Unlike today, where dorms are almost entirely mixed—with the exception of some single-sex floors in a few residence halls—women were housed on floors together, which fostered a sense of solidarity.
“There was a real camaraderie,” McWilliams said.
Katy Butler ’71 transferred from Sarah Lawrence, and had spent two years at an all-female boarding school before then.
“It was hard being part of such a tiny minority,” Butler wrote in an email to The Argus.
Although she noted that she thoroughly enjoyed Professor Phyllis Rose’s seminar on Virginia Woolf, in general Butler didn’t feel that professors made any special effort to reach out or welcome her. She remembered one instance where a professor had even seemed surprised that she made an intelligent point in class.
Butler was heavily involved in the 1970 national student strike, and mentioned the valuable friendships she formed.

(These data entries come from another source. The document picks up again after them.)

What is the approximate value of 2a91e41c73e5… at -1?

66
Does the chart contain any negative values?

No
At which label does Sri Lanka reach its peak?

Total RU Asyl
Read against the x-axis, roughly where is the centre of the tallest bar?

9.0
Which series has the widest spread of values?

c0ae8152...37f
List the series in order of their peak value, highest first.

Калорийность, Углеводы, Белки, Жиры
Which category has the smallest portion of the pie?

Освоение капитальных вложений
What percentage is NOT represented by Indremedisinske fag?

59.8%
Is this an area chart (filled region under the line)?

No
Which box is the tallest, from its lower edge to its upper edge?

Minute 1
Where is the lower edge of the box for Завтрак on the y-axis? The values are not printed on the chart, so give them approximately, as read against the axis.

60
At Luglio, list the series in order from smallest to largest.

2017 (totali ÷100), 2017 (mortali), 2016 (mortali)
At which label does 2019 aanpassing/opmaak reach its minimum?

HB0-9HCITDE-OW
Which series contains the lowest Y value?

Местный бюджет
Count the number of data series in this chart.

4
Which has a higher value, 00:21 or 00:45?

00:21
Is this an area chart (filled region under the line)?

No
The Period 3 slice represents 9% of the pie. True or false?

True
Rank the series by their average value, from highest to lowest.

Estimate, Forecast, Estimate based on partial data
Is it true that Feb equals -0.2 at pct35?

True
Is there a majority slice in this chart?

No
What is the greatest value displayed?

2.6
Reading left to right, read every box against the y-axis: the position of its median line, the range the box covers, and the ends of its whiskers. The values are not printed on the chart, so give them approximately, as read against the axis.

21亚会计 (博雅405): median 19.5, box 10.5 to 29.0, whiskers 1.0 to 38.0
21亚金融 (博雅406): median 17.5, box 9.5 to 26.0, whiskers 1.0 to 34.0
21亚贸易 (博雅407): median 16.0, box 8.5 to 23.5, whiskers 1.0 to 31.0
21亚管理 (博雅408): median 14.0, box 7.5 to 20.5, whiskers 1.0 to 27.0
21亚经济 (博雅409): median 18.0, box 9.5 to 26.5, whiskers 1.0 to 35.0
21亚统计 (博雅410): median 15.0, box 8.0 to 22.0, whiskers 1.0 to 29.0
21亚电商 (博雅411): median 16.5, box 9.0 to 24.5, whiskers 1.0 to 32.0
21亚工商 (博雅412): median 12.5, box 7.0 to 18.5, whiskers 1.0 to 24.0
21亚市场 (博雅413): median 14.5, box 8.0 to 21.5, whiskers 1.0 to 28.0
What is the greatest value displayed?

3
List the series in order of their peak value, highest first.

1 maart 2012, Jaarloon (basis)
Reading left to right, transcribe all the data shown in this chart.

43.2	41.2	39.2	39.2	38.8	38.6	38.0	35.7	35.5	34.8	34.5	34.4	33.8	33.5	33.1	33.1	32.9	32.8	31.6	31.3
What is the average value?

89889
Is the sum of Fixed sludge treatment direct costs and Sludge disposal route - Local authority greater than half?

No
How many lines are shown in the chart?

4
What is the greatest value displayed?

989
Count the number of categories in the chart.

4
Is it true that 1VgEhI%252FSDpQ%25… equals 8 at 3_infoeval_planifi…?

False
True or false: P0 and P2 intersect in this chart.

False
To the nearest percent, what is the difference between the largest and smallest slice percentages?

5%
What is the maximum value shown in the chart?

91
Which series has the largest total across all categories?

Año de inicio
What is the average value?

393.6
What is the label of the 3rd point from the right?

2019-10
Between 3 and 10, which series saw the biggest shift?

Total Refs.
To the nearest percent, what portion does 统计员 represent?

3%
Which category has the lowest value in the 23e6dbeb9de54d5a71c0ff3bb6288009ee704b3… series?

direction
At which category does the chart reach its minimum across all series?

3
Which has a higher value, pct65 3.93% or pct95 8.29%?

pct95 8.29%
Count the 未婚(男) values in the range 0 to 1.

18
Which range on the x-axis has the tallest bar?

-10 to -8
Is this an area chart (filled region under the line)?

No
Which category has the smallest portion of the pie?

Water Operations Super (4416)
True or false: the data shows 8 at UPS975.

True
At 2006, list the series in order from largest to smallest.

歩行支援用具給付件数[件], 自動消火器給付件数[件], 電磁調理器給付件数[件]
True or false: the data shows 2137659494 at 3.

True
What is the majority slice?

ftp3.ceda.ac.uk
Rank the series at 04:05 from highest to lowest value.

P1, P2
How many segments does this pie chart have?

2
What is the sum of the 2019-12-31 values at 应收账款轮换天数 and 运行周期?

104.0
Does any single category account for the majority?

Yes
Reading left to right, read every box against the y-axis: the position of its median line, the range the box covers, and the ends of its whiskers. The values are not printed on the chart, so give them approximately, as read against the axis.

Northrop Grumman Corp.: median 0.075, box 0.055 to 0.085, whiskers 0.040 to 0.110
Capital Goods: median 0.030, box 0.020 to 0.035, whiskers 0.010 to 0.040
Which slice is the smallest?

“I was part of an otherwise all male poker group,” Butler wrote. “I made deep friends, male and female, and those relationships continued after my education at Wesleyan was over.”
50 years later, women at Wesleyan are no longer facing toilet paper shortages, nor are they the minority on campus: over half of the current undergraduate population is female-identifying. We’ve come a long way from the quails of a century and a half ago.